There has been much speculation about whether the relationship between Rumi and Shams was gay. In an email reply to the B.A.R., Gooch wrote, "Rumi definitely loved Shams, describing him as 'the sunshine of the heart.' While no evidence exists of an erotic component, Rumi chose to speak of their spiritual love in the mode of Persian romantic love poetry. Their love and obvious intimacy was a threat in the society of the time, since it failed to conform to any neat teacher-student model, in this traditional, hierarchical society. The obvious electricity of their companionship, 'as the meeting of two mature men,' challenged the norm and therefore seems all the more modern to us."

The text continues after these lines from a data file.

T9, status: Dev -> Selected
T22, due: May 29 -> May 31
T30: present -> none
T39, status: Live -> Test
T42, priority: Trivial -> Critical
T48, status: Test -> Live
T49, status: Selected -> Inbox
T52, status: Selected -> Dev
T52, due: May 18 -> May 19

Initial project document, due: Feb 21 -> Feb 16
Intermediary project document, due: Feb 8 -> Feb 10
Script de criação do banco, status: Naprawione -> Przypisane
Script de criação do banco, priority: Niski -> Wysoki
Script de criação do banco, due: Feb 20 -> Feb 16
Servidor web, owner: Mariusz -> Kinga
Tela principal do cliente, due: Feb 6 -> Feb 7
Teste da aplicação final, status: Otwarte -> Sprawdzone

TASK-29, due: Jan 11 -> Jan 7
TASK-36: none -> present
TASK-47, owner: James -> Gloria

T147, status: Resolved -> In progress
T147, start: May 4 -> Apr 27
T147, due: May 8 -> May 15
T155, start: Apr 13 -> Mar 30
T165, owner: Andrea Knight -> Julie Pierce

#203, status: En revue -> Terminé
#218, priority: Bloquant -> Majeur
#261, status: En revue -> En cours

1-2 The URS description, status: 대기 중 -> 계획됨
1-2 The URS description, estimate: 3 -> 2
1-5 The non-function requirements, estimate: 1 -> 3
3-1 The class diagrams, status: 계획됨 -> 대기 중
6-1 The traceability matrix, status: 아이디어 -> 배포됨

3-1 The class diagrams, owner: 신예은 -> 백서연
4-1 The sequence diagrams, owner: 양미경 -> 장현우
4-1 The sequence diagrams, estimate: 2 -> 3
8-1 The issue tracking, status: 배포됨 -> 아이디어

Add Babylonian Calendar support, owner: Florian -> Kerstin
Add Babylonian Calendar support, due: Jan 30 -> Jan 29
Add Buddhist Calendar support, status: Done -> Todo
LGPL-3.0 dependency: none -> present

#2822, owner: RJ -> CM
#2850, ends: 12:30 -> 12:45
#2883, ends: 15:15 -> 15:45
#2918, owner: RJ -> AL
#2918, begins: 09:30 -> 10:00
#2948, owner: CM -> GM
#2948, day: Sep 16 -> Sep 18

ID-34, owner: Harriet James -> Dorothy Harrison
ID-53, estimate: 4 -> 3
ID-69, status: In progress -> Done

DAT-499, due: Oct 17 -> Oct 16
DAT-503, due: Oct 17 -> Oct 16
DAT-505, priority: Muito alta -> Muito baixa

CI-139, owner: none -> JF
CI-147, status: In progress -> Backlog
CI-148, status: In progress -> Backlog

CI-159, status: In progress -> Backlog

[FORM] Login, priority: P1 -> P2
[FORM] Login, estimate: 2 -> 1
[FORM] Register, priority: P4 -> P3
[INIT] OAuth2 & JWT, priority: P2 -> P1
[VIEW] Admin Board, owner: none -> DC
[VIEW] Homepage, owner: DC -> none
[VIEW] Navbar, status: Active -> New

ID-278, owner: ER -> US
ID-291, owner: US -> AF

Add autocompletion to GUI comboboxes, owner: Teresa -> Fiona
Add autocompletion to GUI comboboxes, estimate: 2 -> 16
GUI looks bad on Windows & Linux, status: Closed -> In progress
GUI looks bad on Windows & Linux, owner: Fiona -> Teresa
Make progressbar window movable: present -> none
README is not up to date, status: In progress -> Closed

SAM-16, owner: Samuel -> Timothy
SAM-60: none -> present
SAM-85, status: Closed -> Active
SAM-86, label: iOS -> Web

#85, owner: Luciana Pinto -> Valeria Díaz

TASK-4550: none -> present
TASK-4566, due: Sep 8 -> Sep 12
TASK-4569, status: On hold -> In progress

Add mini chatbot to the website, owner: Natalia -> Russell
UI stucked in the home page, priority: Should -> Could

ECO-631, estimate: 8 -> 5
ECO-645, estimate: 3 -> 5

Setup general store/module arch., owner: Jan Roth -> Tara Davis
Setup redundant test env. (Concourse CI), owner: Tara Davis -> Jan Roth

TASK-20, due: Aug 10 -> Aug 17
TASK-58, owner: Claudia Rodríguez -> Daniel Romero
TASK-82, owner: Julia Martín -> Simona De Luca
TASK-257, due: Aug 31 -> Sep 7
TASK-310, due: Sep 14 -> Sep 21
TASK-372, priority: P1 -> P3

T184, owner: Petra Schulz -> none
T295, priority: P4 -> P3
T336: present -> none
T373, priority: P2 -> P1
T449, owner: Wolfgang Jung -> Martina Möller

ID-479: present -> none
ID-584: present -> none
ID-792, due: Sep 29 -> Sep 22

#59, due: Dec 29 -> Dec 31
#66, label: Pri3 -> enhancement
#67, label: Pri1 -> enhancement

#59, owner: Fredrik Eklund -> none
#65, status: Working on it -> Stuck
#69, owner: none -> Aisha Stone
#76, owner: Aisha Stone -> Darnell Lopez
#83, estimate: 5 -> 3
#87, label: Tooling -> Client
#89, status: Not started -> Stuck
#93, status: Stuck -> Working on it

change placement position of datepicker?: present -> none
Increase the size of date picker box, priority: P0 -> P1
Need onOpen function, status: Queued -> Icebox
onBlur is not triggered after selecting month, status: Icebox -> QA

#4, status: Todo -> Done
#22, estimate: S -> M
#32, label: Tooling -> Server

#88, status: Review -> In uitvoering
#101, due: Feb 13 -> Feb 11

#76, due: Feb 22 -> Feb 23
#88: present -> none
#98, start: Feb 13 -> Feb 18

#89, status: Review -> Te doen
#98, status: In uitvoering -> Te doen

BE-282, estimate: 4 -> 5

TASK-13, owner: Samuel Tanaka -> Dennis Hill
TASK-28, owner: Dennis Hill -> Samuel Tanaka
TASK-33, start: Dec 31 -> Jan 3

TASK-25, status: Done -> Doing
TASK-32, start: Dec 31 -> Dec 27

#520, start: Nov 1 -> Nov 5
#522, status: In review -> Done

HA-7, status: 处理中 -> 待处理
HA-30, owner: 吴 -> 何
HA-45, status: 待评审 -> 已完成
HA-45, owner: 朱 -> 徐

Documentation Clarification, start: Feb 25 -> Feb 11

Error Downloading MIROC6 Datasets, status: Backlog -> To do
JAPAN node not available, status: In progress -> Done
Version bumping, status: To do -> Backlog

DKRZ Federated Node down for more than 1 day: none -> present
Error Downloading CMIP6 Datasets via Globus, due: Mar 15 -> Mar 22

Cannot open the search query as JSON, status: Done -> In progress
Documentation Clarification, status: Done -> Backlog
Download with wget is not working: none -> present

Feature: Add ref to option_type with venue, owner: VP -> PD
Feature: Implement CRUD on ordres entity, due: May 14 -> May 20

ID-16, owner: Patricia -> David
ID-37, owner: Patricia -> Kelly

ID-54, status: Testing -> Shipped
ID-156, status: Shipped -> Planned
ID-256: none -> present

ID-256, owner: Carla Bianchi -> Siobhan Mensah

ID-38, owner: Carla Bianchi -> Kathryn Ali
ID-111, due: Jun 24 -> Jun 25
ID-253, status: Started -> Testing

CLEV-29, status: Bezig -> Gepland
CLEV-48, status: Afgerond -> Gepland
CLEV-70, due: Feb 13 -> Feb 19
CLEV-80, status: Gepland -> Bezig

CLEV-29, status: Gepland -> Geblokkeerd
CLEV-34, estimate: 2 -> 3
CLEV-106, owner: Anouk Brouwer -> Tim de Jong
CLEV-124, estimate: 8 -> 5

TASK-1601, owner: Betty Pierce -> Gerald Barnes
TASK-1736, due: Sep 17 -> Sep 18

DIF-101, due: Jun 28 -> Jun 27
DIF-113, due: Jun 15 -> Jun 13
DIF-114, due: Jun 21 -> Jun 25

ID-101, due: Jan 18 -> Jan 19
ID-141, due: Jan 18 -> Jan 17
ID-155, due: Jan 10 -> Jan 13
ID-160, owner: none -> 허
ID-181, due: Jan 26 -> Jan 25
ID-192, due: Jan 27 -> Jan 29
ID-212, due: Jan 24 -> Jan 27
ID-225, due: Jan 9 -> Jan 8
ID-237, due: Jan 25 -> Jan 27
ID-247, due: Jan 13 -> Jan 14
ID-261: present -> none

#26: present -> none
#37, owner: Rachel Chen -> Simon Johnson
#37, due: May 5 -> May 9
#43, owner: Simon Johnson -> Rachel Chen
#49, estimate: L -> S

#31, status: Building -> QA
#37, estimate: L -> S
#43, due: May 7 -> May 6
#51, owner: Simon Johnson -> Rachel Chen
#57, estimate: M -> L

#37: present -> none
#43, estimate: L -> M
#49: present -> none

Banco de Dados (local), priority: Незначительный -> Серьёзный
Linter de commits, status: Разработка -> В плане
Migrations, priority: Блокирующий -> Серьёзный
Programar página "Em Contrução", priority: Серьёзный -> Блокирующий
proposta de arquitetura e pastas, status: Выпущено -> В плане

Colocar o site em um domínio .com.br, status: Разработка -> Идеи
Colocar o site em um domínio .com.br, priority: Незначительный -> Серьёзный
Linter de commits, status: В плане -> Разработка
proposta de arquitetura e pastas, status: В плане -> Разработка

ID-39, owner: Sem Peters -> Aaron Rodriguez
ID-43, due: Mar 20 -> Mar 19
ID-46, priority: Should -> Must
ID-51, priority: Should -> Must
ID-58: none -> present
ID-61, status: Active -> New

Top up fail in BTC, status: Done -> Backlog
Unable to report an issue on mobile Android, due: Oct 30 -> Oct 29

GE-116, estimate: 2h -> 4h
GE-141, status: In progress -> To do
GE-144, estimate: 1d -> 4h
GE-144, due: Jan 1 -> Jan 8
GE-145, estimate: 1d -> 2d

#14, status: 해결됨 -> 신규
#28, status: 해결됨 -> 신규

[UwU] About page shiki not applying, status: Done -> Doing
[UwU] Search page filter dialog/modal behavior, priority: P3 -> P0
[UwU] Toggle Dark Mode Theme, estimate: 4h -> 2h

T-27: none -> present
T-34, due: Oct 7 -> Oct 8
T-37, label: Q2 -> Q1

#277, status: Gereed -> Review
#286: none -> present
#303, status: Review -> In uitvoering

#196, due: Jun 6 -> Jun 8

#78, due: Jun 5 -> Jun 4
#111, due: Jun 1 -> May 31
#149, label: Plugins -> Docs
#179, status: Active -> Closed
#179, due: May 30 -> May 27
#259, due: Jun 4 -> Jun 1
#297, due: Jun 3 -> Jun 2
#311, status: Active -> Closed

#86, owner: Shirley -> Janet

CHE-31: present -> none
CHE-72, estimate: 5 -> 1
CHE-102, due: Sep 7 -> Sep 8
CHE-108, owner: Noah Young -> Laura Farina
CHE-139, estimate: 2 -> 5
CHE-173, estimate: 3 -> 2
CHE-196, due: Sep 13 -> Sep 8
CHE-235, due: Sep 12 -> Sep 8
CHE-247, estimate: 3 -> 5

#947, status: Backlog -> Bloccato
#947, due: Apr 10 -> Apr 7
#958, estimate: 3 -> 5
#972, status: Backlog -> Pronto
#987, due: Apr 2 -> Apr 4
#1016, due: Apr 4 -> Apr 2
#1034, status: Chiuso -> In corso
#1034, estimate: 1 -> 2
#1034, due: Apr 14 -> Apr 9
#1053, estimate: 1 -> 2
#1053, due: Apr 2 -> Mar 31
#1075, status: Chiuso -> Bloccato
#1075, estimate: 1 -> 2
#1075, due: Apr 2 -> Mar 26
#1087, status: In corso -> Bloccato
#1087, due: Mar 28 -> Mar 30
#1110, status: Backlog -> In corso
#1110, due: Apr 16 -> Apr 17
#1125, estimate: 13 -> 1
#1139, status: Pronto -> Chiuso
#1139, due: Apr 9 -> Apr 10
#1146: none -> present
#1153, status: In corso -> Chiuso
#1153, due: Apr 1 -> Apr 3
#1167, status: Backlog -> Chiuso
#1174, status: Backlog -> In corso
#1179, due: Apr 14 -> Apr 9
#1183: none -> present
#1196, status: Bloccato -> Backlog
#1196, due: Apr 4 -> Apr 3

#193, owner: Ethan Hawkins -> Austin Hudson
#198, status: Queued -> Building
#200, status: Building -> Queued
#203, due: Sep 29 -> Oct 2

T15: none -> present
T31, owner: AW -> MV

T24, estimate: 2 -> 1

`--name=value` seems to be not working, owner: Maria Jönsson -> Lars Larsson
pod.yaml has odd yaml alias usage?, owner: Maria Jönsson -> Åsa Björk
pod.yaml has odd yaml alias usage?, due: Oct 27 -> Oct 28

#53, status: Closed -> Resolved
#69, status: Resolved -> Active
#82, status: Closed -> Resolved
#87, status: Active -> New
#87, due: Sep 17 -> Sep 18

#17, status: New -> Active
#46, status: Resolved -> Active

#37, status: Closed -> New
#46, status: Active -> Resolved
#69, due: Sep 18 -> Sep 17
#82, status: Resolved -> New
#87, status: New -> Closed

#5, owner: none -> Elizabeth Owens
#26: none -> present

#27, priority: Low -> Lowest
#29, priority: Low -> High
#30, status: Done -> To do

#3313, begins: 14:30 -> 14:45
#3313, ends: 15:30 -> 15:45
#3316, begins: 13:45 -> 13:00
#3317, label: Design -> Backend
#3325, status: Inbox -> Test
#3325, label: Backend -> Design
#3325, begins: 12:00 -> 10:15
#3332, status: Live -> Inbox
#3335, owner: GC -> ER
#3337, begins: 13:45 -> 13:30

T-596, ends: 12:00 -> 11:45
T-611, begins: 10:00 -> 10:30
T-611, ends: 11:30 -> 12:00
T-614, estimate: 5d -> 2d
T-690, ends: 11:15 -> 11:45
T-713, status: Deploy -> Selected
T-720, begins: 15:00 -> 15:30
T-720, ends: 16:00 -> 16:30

Speculation about their affair is the most exciting part of this book. Most of the energy for this project apparently went into research and traveling, since the final product is plodding and uninspired, with little of Rumi's joy coming through, even in the translations of his poetry. Perhaps rather than a conventional biography, a more inventive format reflecting Rumi's maverick nature might have made him come alive. Gooch observes that every generation constructs its own Rumi, so we have the ecumenical poet of love who transcends organized religion ("Since we worship the one God, then all religions must be one"). The problem is that Gooch, like many modern interpreters of Rumi, in an attempt to universalize him, downplays the Islamic theology that was the source of his work. The contradictions and paradox, the tension between orthodoxy and innovation that animates Rumi's poetry, are central to Islam. Rumi is Rumi because of Islam, not in spite of it. Still, this flawed book reminds that there is richness, compassion, and diversity in Islam far beyond the terrorist propaganda we read in the media. For this reason Gooch's emphasis on an exemplar creative Muslim less concerned about right doctrine, and more focused on merging human and divine love, merits attention.